7. In so far as the question of filing of objection beyond period prescribed, it is settled proposition that any cause which prevents a person from approaching the Court in time, amounts to sufficient cause. In his application the petitioner amply explained that as he was in Punjab in connection with his vocation, therefore, he was not aware of the fact of village having been notified under the Consolidation Act. Upon learning that consolidation has started in the village, objections were filed under Section 9A(2) of the Act which obviously was beyond the period prescribed condonation for which was prayed. The delay according to the petitioner, was not intentional, but was bona fide and genuine and deserved to be condoned. Opposite party No. 1 failed to appreciate that the cause shown for not approaching the Court within the period prescribed was a sufficient-cause. It also appeared to be oblivious of the fact that the Court should exercise its discretion in favour of hearing and not to be shut out hearing. By allowing the revision and rejecting the petitioner's application under Section 5 of the Limitation Act for condonation of delay in filing the objections, the opposite party No. 1 virtually shut out an opportunity to the petitioner to present his case on merits with regard to right, title and interest in respect of the land in question. The Consolidation Officer was perfectly justified in condoning the delay upon appreciation that sufficient-cause had been explained. This finding ought not to have been interfered with by the opposite party No. 1.
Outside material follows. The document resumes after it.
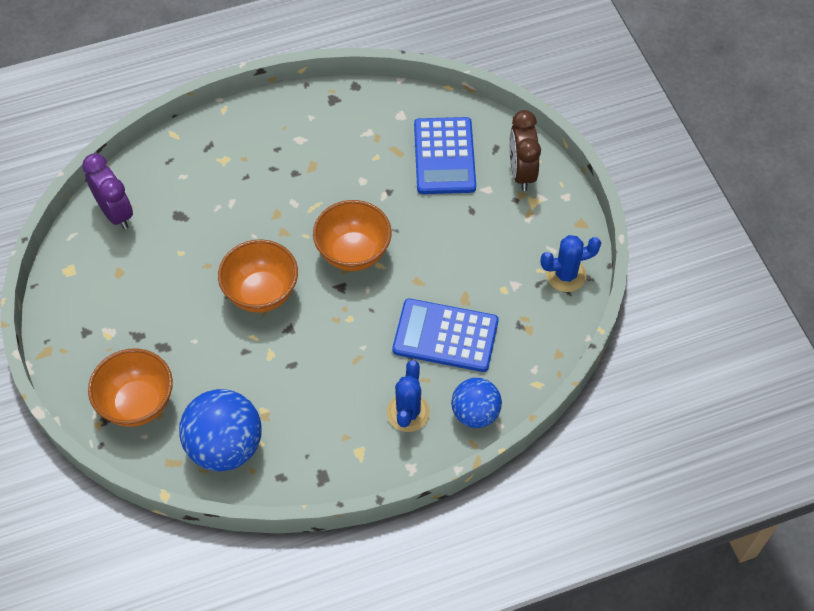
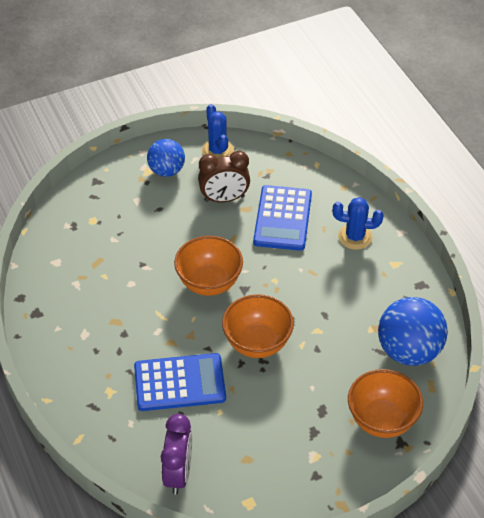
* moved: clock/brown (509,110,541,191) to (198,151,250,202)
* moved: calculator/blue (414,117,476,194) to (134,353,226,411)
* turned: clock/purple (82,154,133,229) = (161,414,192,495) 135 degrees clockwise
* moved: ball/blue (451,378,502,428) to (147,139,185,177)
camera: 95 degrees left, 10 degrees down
8. In N. Balakrishnan case (supra), the Apex Court observed that once the Court accepts the explanation as sufficient, it is the result of positive exercise of discretion and normally the superior Court should not disturb such finding. In this connection, the Apex Court observed as follows:

It is axiomatic that condonation of delay is a matter of discretion of the Court. Section 5 of the Limitation Act does not say that such discretion can be exercised only if the delay is within a certain limit. Length of delay is no matter, acceptability of the explanation is the only criterion. Sometimes delay of the shortest range may be uncondonable due to want of acceptable explanation whereas in certain other cases delay of very long range can be condoned as the explanation thereof is satisfactory. Once the Court accepts the explanation as sufficient it is the result of positive exercise of discretion and normally the superior court should not disturb such finding, much less in revisional jurisdiction, unless the exercise of discretion was on wholly untenable grounds or arbitrary or perverse. But it is a different matter when the first Court refuses to condone the delay. In such cases, the superior court would be free to consider the cause shown for the delay afresh and it is open to such superior court to come to its own finding even untrammelled by the conclusion of the lower court.

The reason for such a different stance is thus: The primary function of a Court is to adjudicate the dispute between the parties and to advance substantial justice. Time limit fixed for approaching the Court in different situations is not because on the expiry of such time a bad cause would transform into a good cause.

Rules of limitation are not meant to destroy the right of parties. They are meant to see that parties do not resort to dilatory tactics, but seek their remedy promptly. The object for providing a legal remedy is to repair the damage caused by reason of legal injury. Law of limitation fixes a life span for such legal remedy for the redress of the legal injury so suffered. Time is precious and the wasted time would never revisit. During efflux of time newer causes would sprout up necessitating newer persons to seek legal remedy by approaching the Courts. So a life span must be fixed for each remedy. Unending period for launching the Temedy may lead to unending uncertainly and consequential anarchy. Law of limitation is thus founded on public policy. It is enshrined in the maxim interest reipublicae up sit finis litium (it is for the general welfare that a period be put to litigation). Rules of limitation are not meant to destroy the right of the parties. They are meant to see that parties do not resort to dilatory tactics but seek their remedy promptly. The idea is that every legal remedy must be kept alive for a legislatively fixed period of time.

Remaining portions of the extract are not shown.